═══ DATASET RECORDS ═══

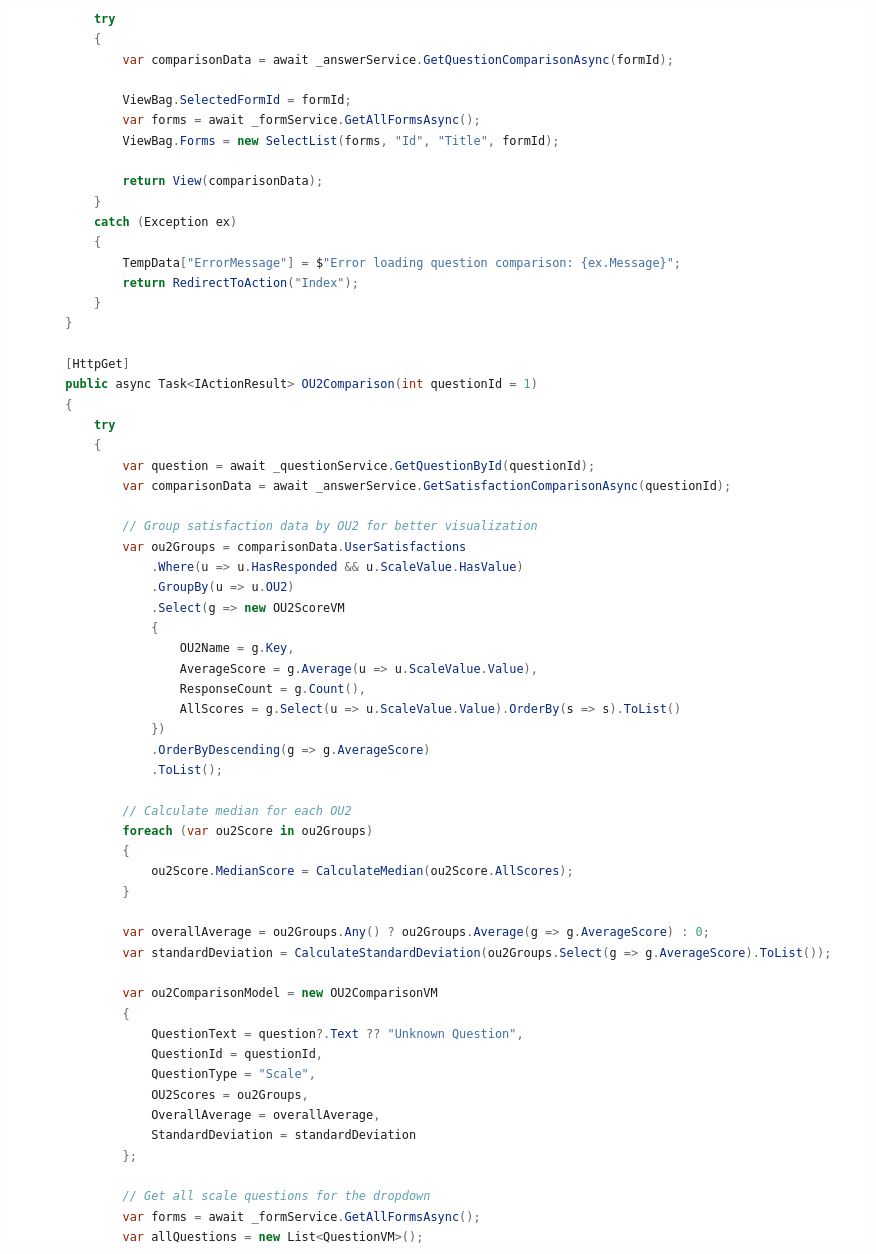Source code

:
 ```csharp
            try
            {
                var comparisonData = await _answerService.GetQuestionComparisonAsync(formId);

                ViewBag.SelectedFormId = formId;
                var forms = await _formService.GetAllFormsAsync();
                ViewBag.Forms = new SelectList(forms, "Id", "Title", formId);

                return View(comparisonData);
            }
            catch (Exception ex)
            {
                TempData["ErrorMessage"] = $"Error loading question comparison: {ex.Message}";
                return RedirectToAction("Index");
            }
        }

        [HttpGet]
        public async Task<IActionResult> OU2Comparison(int questionId = 1)
        {
            try
            {
                var question = await _questionService.GetQuestionById(questionId);
                var comparisonData = await _answerService.GetSatisfactionComparisonAsync(questionId);

                // Group satisfaction data by OU2 for better visualization
                var ou2Groups = comparisonData.UserSatisfactions
                    .Where(u => u.HasResponded && u.ScaleValue.HasValue)
                    .GroupBy(u => u.OU2)
                    .Select(g => new OU2ScoreVM
                    {
                        OU2Name = g.Key,
                        AverageScore = g.Average(u => u.ScaleValue.Value),
                        ResponseCount = g.Count(),
                        AllScores = g.Select(u => u.ScaleValue.Value).OrderBy(s => s).ToList()
                    })
                    .OrderByDescending(g => g.AverageScore)
                    .ToList();

                // Calculate median for each OU2
                foreach (var ou2Score in ou2Groups)
                {
                    ou2Score.MedianScore = CalculateMedian(ou2Score.AllScores);
                }

                var overallAverage = ou2Groups.Any() ? ou2Groups.Average(g => g.AverageScore) : 0;
                var standardDeviation = CalculateStandardDeviation(ou2Groups.Select(g => g.AverageScore).ToList());

                var ou2ComparisonModel = new OU2ComparisonVM
                {
                    QuestionText = question?.Text ?? "Unknown Question",
                    QuestionId = questionId,
                    QuestionType = "Scale",
                    OU2Scores = ou2Groups,
                    OverallAverage = overallAverage,
                    StandardDeviation = standardDeviation
                };

                // Get all scale questions for the dropdown
                var forms = await _formService.GetAllFormsAsync();
                var allQuestions = new List<QuestionVM>();
```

═══

**WHAT IS REQUIRED:** When you repeat the lines above, keep them exact and leave out each image they contain.

**REPLY TO THE EXERCISE:**
Source code

:
 ```csharp
            try
            {
                var comparisonData = await _answerService.GetQuestionComparisonAsync(formId);

                ViewBag.SelectedFormId = formId;
                var forms = await _formService.GetAllFormsAsync();
                ViewBag.Forms = new SelectList(forms, "Id", "Title", formId);

                return View(comparisonData);
            }
            catch (Exception ex)
            {
                TempData["ErrorMessage"] = $"Error loading question comparison: {ex.Message}";
                return RedirectToAction("Index");
            }
        }

        [HttpGet]
        public async Task<IActionResult> OU2Comparison(int questionId = 1)
        {
            try
            {
                var question = await _questionService.GetQuestionById(questionId);
                var comparisonData = await _answerService.GetSatisfactionComparisonAsync(questionId);

                // Group satisfaction data by OU2 for better visualization
                var ou2Groups = comparisonData.UserSatisfactions
                    .Where(u => u.HasResponded && u.ScaleValue.HasValue)
                    .GroupBy(u => u.OU2)
                    .Select(g => new OU2ScoreVM
                    {
                        OU2Name = g.Key,
                        AverageScore = g.Average(u => u.ScaleValue.Value),
                        ResponseCount = g.Count(),
                        AllScores = g.Select(u => u.ScaleValue.Value).OrderBy(s => s).ToList()
                    })
                    .OrderByDescending(g => g.AverageScore)
                    .ToList();

                // Calculate median for each OU2
                foreach (var ou2Score in ou2Groups)
                {
                    ou2Score.MedianScore = CalculateMedian(ou2Score.AllScores);
                }

                var overallAverage = ou2Groups.Any() ? ou2Groups.Average(g => g.AverageScore) : 0;
                var standardDeviation = CalculateStandardDeviation(ou2Groups.Select(g => g.AverageScore).ToList());

                var ou2ComparisonModel = new OU2ComparisonVM
                {
                    QuestionText = question?.Text ?? "Unknown Question",
                    QuestionId = questionId,
                    QuestionType = "Scale",
                    OU2Scores = ou2Groups,
                    OverallAverage = overallAverage,
                    StandardDeviation = standardDeviation
                };

                // Get all scale questions for the dropdown
                var forms = await _formService.GetAllFormsAsync();
                var allQuestions = new List<QuestionVM>();
```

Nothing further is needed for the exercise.